The Byrd Cage

Mort & Hugs Episode 3.1

In Features on November 20, 2013 at 10:13 am

Hello there, Cagers!  Mort and Hugs are ecstatic to be back and not procrastinating til February.  We’ll see how many of these we can fire off before the postseason. The over-under is 6.

In true Mort and Hugs form, the only information I have on the entire sport of basketball at this point in the season is what I’ve gleaned from the Byrd Cage email thread and the viral video of superfan Charles Van Dyke singing Miley Cyrus to the chagrin of James McAdoo.  What I can almost guarantee you is this: you should be prepared to hear “Wrecking Ball” during at least one opposing player’s free throws for every single Bruins home game this year, and that is a conservative prediction.  Pro tip: impress your friends and further confuse opponents by singing Emmylou Harris’s “Wrecking Ball” instead.  Coach Byrd might even recognize it.  Or also confuse your friends by singing Bruce Springsteen’s “Wrecking Ball.”

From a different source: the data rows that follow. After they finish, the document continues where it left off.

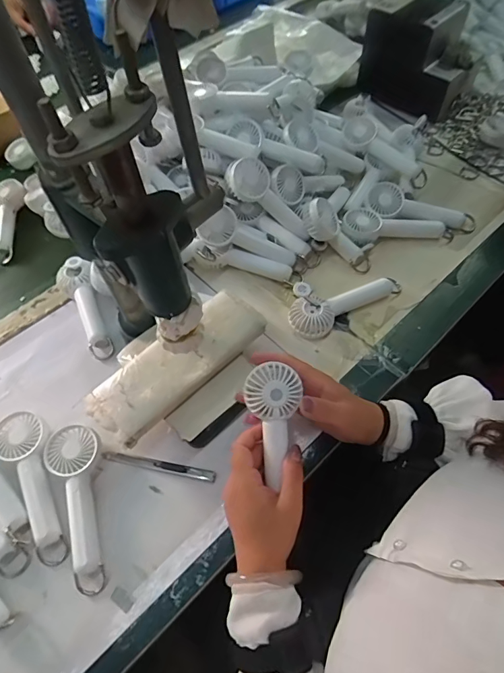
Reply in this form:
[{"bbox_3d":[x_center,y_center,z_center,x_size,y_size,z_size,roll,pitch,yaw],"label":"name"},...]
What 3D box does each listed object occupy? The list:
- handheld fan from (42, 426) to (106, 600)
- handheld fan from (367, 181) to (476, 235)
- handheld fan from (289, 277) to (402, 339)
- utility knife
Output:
[{"bbox_3d":[-0.174,0.171,0.434,0.055,0.032,0.162,-23,58,-11],"label":"handheld fan"},{"bbox_3d":[0.254,-0.193,0.625,0.157,0.033,0.055,11,58,11],"label":"handheld fan"},{"bbox_3d":[0.120,-0.055,0.549,0.157,0.040,0.062,-27,59,-14],"label":"handheld fan"},{"bbox_3d":[-0.105,0.145,0.465,0.130,0.005,0.011,8,57,9],"label":"utility knife"}]

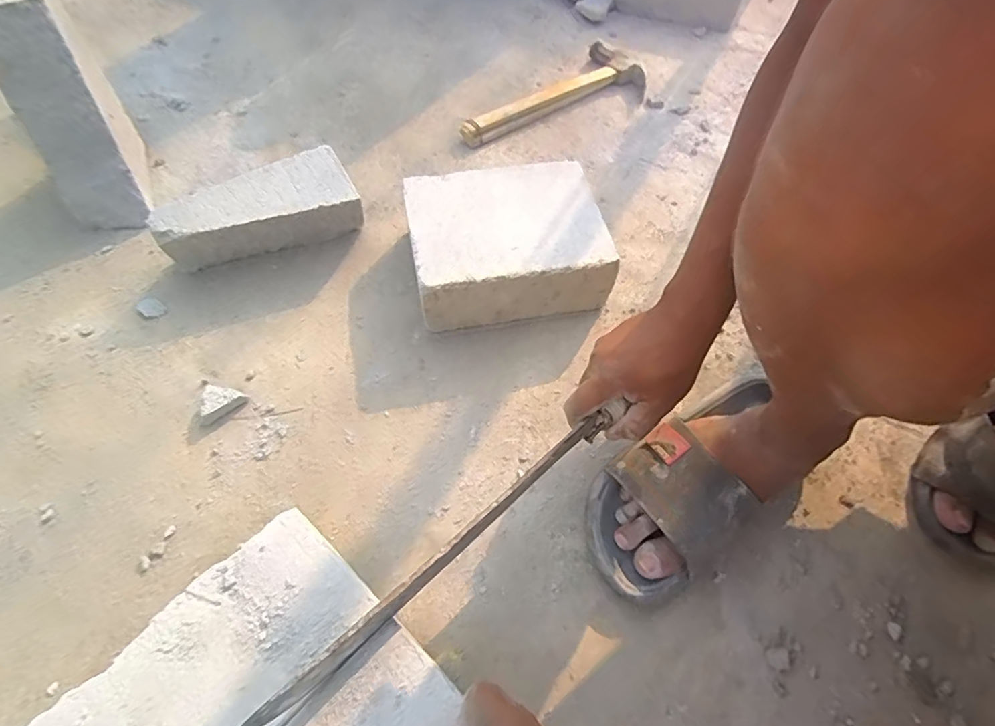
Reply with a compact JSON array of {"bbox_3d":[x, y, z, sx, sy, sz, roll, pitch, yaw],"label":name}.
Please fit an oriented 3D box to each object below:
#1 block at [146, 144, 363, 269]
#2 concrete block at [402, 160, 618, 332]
[{"bbox_3d":[-0.253,-0.156,0.565,0.200,0.090,0.065,-18,61,-12],"label":"block"},{"bbox_3d":[0.006,-0.131,0.566,0.192,0.079,0.167,-9,60,-8],"label":"concrete block"}]

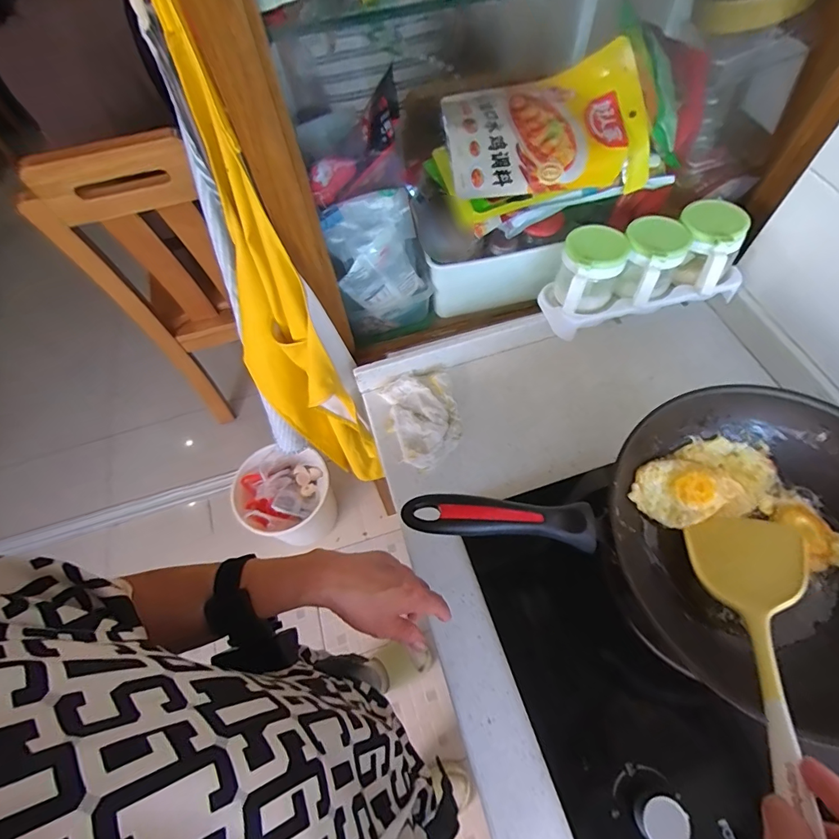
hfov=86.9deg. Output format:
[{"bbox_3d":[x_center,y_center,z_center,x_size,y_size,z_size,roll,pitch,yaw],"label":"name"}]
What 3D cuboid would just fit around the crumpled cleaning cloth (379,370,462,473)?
[{"bbox_3d":[0.004,-0.004,0.639,0.100,0.024,0.153,-13,61,-3],"label":"crumpled cleaning cloth"}]

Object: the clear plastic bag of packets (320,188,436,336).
[{"bbox_3d":[-0.048,-0.204,0.612,0.124,0.226,0.030,-26,63,-10],"label":"clear plastic bag of packets"}]

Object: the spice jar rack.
[{"bbox_3d":[0.311,-0.209,0.615,0.256,0.104,0.100,-14,61,-4],"label":"spice jar rack"}]

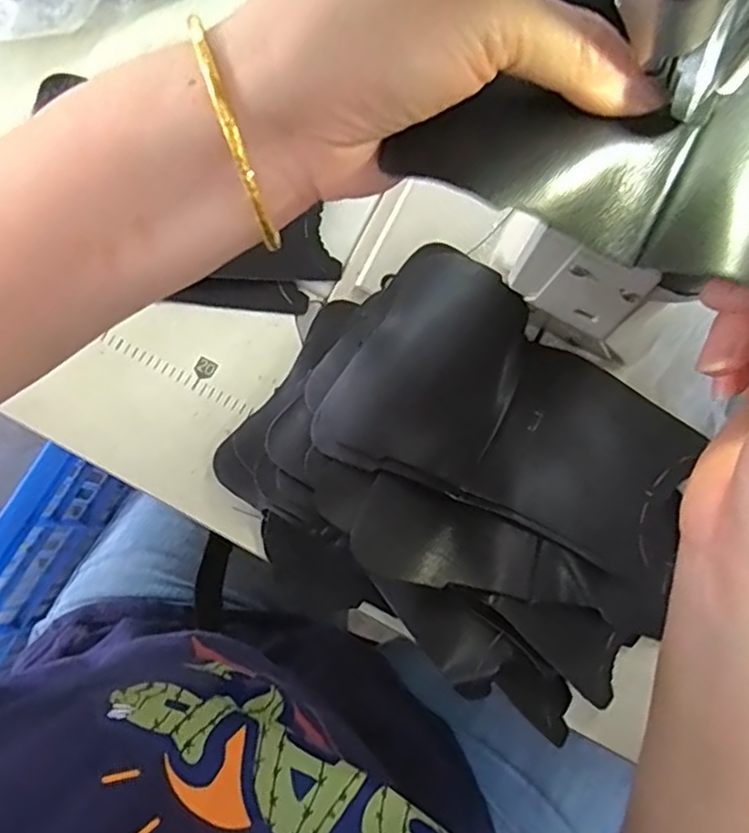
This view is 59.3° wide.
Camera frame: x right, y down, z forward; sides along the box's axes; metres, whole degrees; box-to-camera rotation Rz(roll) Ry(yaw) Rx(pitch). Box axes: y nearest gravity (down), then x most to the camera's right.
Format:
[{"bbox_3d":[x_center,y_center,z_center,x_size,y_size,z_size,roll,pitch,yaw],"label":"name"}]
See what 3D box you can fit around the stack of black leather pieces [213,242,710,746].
[{"bbox_3d":[0.043,0.032,0.325,0.218,0.058,0.176,38,81,7],"label":"stack of black leather pieces"}]

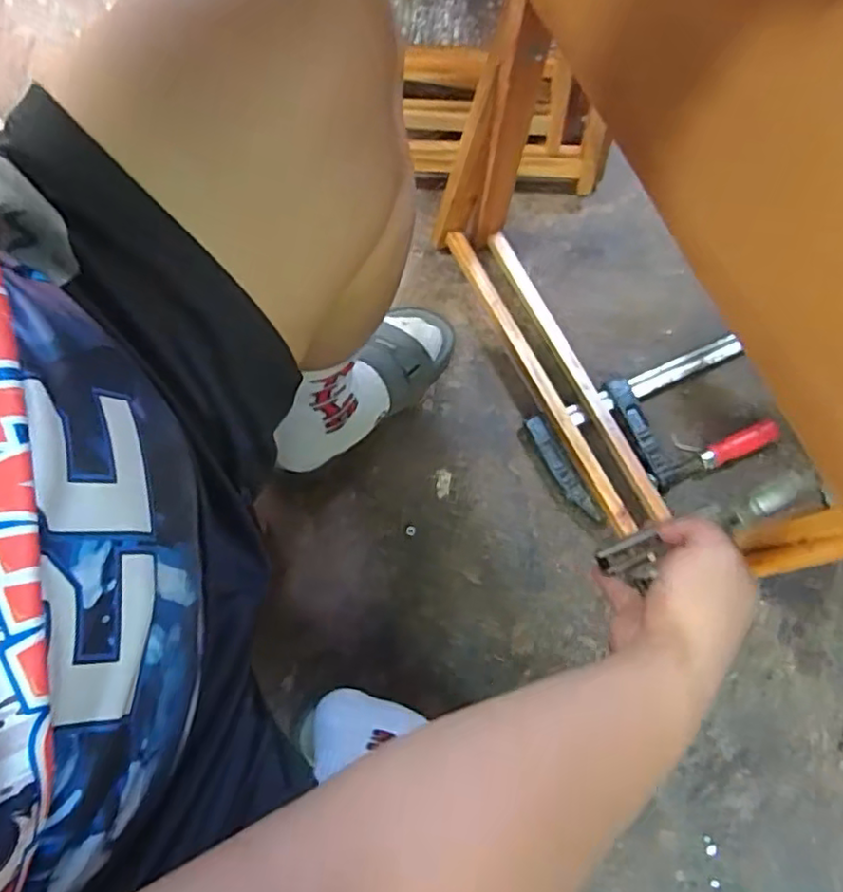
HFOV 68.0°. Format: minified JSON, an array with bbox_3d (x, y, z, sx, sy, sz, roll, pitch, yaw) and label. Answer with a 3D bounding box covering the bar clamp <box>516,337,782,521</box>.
[{"bbox_3d":[0.295,-0.022,0.788,0.295,0.035,0.149,-24,76,-7],"label":"bar clamp"}]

Apparently, we have also taken a wrecking ball (I believe I can safely assume that you see what I did there) to our chances of ever playing a top-25 ranked non-conference opponent again.  But last Sunday’s win is too sweet for us to wring our hands over the potentially unfortunate implications for our future schedule.  Rather, we should be rejoicing. So rejoice I shall, and not just because my last two girlfriends have left me with deep fear, distrust, and schadenfreude towards all things North Carolinian. Don’t get me wrong – it’s mostly that. But I shall also rejoice in the promising implications for a season I initially feared threatened by the Ian Clark vacuum.

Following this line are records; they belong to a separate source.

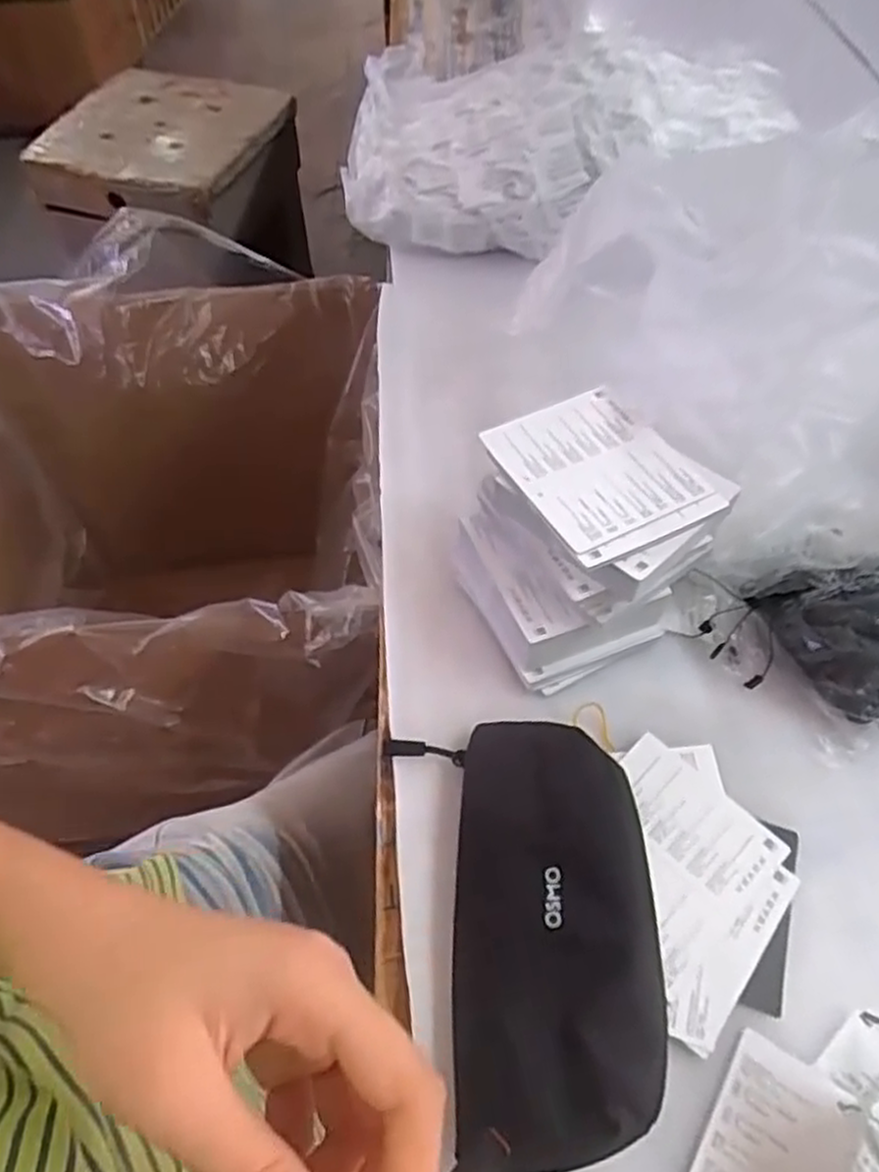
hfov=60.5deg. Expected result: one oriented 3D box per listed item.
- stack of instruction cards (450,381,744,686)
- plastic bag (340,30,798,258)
[{"bbox_3d":[0.079,-0.029,0.439,0.125,0.095,0.122,-24,58,-15],"label":"stack of instruction cards"},{"bbox_3d":[0.102,-0.404,0.698,0.371,0.118,0.231,2,55,2],"label":"plastic bag"}]

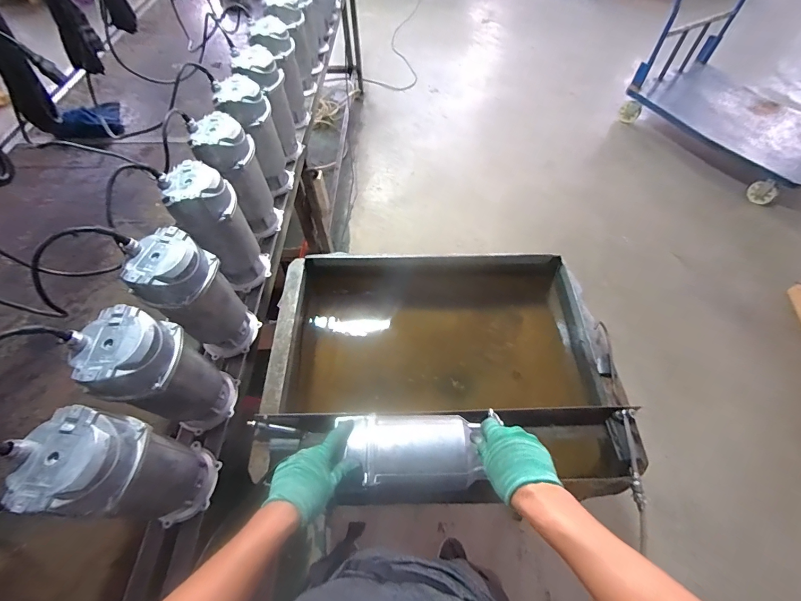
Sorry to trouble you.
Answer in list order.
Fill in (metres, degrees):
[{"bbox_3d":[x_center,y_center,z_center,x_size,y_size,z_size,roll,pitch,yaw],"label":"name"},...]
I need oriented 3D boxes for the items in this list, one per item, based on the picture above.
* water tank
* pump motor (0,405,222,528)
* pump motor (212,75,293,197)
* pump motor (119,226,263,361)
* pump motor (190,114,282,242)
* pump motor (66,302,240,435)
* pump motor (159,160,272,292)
[{"bbox_3d":[0.087,0.150,0.906,0.762,0.232,0.593,0,58,1],"label":"water tank"},{"bbox_3d":[-0.409,0.266,0.561,0.109,0.291,0.121,5,58,4],"label":"pump motor"},{"bbox_3d":[-0.407,-0.432,1.012,0.111,0.293,0.139,9,58,7],"label":"pump motor"},{"bbox_3d":[-0.402,0.006,0.738,0.133,0.301,0.114,-39,65,-21],"label":"pump motor"},{"bbox_3d":[-0.408,-0.298,0.923,0.110,0.294,0.132,20,60,13],"label":"pump motor"},{"bbox_3d":[-0.410,0.139,0.646,0.111,0.290,0.128,7,58,5],"label":"pump motor"},{"bbox_3d":[-0.407,-0.153,0.833,0.125,0.297,0.119,-34,64,-19],"label":"pump motor"}]

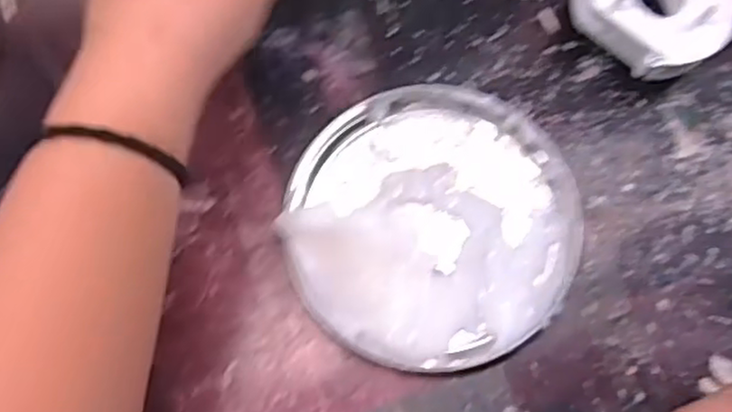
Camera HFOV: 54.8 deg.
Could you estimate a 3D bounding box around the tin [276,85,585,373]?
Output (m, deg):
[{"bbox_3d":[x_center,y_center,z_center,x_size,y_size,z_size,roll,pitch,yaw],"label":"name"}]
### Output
[{"bbox_3d":[0.030,0.006,0.317,0.126,0.022,0.127,0,72,-1],"label":"tin"}]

However that is all in the more distant future. In the IMMEDIATE future we have another game vs. our old nemesis the Bison(s).  I have to say, I’m a little nervous based on our sloppy play against them in our first meeting. Also, hell hath no fury like a now-irrelevant former conference rival scorned.

Ah, who am I kidding? Belmont wins it 83-72.

Like my relationships with my last two girlfriends, I’m keeping this post short. I’d love to say that the brevity is intentional, as if to ease you into the gauntlet of hard-hitting sports journalism that is Mort and Hugs.  In truth I am just shamefully underprepared for the season. Is it because I’m so stressed out over my abysmal fantasy football performance that I regularly forget it’s basketball season? Maybe. Is it because I haven’t done any “research” whatsoever or even a cursory scan of the Belmont basketball twittersphere? Who’s to say?

Perhaps Mort is to say.  But he’s out of commission this week so you’ll have to imagine what he’d say.  Probably something like “Drew Hanlen makes Tim Tebow look like Ariel Castro if he also developed Comcast’s customer service model.”